Saya pernah bertanya kepada seorang ibu di desa di Pandeglang. Namanya Bu Nani. Ia menjual beras ke warung dengan harga Rp 9.000 per kilo, lalu membelinya kembali dalam bentuk nasi uduk di sekolah anaknya dengan harga Rp 6.000 per bungkus (sekitar 150 gram nasi).
Ia tidak pernah melihat koperasi selama lima tahun terakhir. Yang ia lihat adalah kartu BPNT, dan sembako yang dikirim bulan sekali.
Tapi saat saya mengabari bahwa akan ada koperasi baru, dan dia bisa menyimpan gabah di sana sambil mendapat uang muka, matanya berbinar.
"Nanti uangnya langsung ke HP saya?" tanyanya.
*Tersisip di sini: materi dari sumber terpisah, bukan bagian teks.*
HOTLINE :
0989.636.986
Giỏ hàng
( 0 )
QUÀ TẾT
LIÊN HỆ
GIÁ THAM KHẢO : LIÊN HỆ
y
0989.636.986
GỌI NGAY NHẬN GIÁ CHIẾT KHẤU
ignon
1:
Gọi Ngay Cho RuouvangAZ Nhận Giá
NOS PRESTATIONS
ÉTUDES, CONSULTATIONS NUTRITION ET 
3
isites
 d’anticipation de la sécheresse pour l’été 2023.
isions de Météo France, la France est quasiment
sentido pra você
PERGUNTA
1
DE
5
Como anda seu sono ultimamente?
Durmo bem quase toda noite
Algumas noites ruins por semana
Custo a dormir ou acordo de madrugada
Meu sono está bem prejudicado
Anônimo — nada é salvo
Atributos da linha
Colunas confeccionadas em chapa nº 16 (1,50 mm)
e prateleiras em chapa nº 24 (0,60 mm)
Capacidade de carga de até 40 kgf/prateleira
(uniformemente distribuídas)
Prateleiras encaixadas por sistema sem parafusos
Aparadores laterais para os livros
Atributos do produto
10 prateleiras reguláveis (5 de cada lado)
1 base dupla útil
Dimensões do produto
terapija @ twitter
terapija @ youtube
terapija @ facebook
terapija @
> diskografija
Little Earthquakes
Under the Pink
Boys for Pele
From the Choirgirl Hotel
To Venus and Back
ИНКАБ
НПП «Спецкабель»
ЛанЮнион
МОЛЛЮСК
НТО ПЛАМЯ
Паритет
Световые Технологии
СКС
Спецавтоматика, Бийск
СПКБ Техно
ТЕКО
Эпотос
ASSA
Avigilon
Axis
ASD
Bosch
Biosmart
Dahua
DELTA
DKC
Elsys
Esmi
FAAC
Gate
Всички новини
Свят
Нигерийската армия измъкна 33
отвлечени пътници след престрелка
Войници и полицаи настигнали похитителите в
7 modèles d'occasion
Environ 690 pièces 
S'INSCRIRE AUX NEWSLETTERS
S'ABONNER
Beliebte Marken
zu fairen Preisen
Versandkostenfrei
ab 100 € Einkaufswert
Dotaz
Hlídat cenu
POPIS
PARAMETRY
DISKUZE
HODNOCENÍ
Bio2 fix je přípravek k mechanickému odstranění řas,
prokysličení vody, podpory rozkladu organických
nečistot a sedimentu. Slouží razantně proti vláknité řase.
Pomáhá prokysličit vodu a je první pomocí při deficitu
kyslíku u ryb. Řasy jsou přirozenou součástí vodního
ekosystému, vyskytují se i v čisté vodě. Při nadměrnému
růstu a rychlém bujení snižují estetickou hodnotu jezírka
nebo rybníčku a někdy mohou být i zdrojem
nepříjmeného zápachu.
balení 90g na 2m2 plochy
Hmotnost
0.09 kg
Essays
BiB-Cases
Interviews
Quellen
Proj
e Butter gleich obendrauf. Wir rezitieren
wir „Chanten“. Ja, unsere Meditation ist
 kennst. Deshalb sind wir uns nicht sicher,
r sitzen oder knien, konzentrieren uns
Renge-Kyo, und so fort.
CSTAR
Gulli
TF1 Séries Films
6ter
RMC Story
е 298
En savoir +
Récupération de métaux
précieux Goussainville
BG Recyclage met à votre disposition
Saya bilang, bukan HP ibu. Tapi ke rekening koperasi. Dan ibu anggota koperasi.
Ia tampak bingung. Tapi juga penuh harapan.
Itu yang tidak bisa ditulis dalam proposal proyek.
Bahwa koperasi bukan hanya soal logistik, tapi soal psikologi sosial. Soal percaya. Soal "kita".
Dalam teori sosiologi ekonomi, James Coleman menyebutnya sebagai "social embeddedness": koperasi hanya bisa berjalan jika relasi sosial dan kepercayaan antarpihak terbangun (Coleman, Foundations of Social Theory, 1990, hlm. 302).
Zulkifli Hasan dan timnya tampaknya mengerti itu. Maka selain membentuk koperasi, mereka juga menyiapkan pelatihan SDM lokal, pendampingan dari BPSDM Kemendesa, dan kurikulum keuangan dasar dari LPDB.